TEXTE FOURNI -
Ces réflexions, sévères peut-être, mais justes, s’offrent naturellement à l’esprit de tout homme impartial. Il est impossible que le pays ne s’en pénètre pas, qu’il n’y puise pas des règles pour apprécier les hommes et les choses.

Nous n’avons certes ni désiré ni approuvé la chute du 15 avril ; quant au 12 mai, ce que nous désirions, c’était une réforme du cabinet qui lui donnât plus de force et un meilleur agencement de ses parties. Au lieu de se réformer, il s’est laissé surprendre et étrangler silencieusement sur une question délicate, fâcheuse, qu’il ne fallait pas soulever, ou qu’il fallait défendre vivement, noblement, de haut. Paix aux morts. Le 12 mai réformé pouvait rendre de grands services au pays ; sa chute est un malheur. Mais sur qui doit en peser la responsabilité ? Nous l’avons déjà dit, et c’est un fait qui n’est point contesté : il y a eu des muets dans tous les camps.

DONNÉES ENREGISTRÉES -

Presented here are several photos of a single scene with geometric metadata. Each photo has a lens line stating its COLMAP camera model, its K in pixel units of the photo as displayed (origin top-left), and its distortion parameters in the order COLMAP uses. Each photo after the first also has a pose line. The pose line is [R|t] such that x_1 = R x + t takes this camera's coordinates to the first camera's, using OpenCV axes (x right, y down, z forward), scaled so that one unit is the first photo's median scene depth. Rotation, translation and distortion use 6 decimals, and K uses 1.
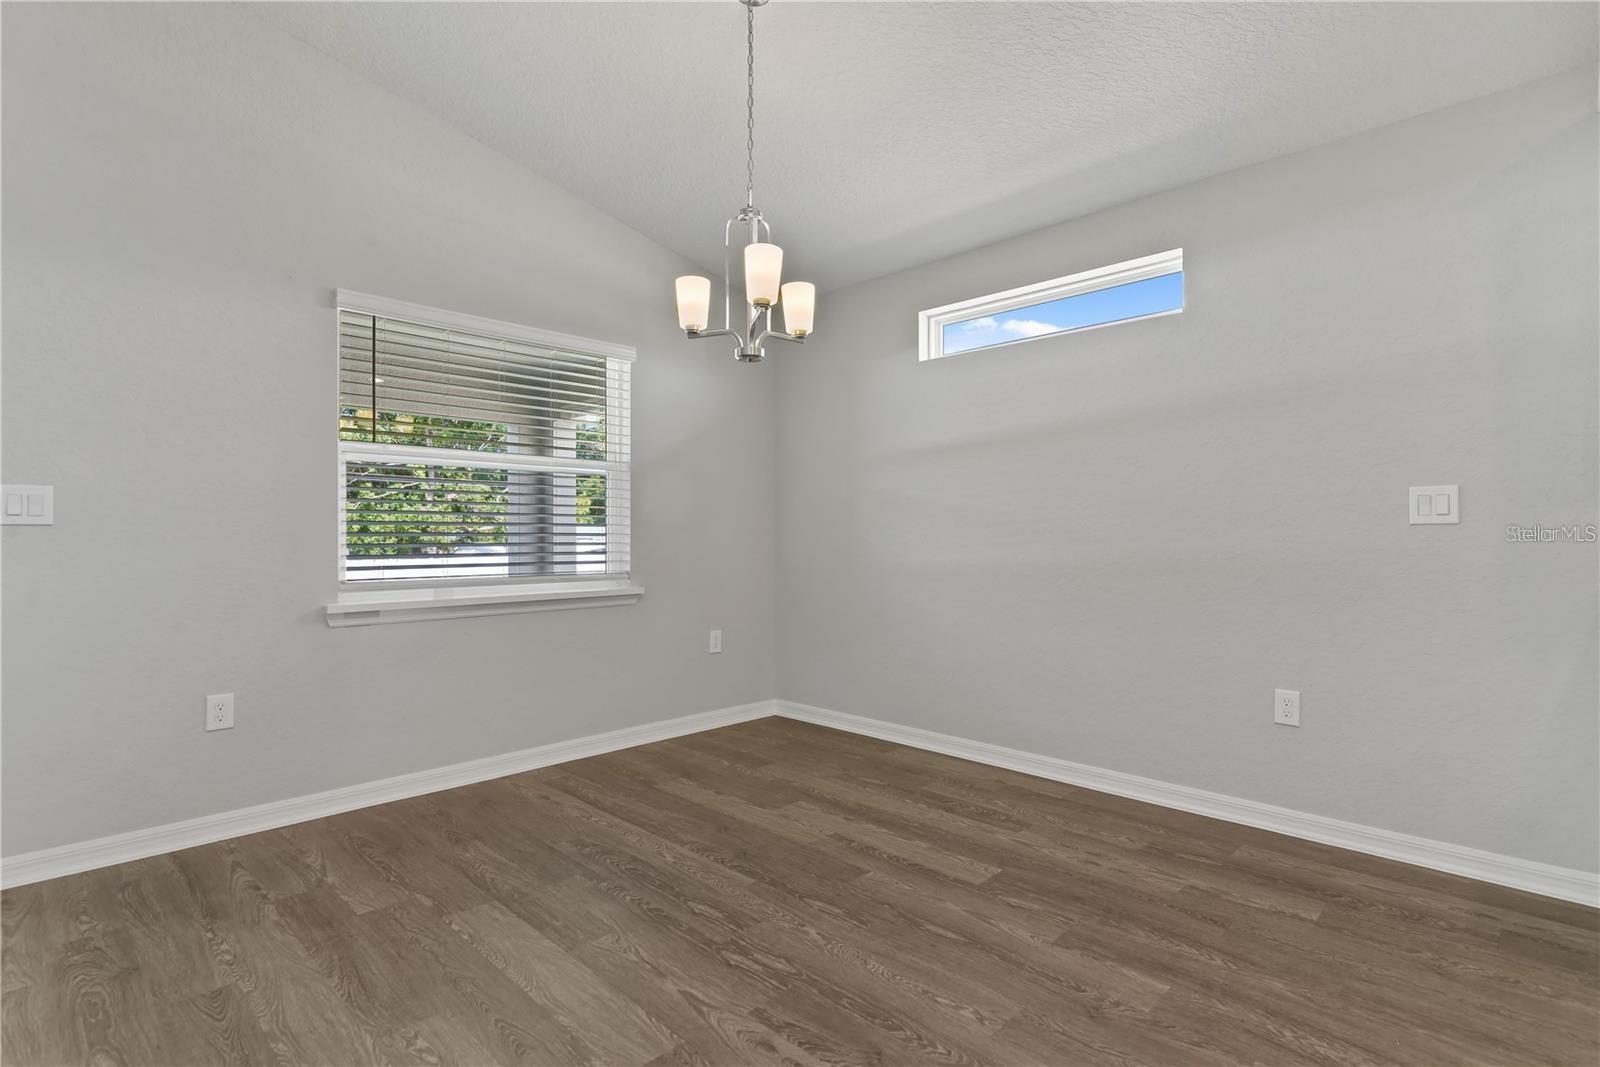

CONSIGNE -
Reproduisez fidèlement le passage du texte fourni qui va de « Ces réflexions, sévères » jusqu'à « tous les camps. » inclus.

CORRIGÉ -
Ces réflexions, sévères peut-être, mais justes, s’offrent naturellement à l’esprit de tout homme impartial. Il est impossible que le pays ne s’en pénètre pas, qu’il n’y puise pas des règles pour apprécier les hommes et les choses.

Nous n’avons certes ni désiré ni approuvé la chute du 15 avril ; quant au 12 mai, ce que nous désirions, c’était une réforme du cabinet qui lui donnât plus de force et un meilleur agencement de ses parties. Au lieu de se réformer, il s’est laissé surprendre et étrangler silencieusement sur une question délicate, fâcheuse, qu’il ne fallait pas soulever, ou qu’il fallait défendre vivement, noblement, de haut. Paix aux morts. Le 12 mai réformé pouvait rendre de grands services au pays ; sa chute est un malheur. Mais sur qui doit en peser la responsabilité ? Nous l’avons déjà dit, et c’est un fait qui n’est point contesté : il y a eu des muets dans tous les camps.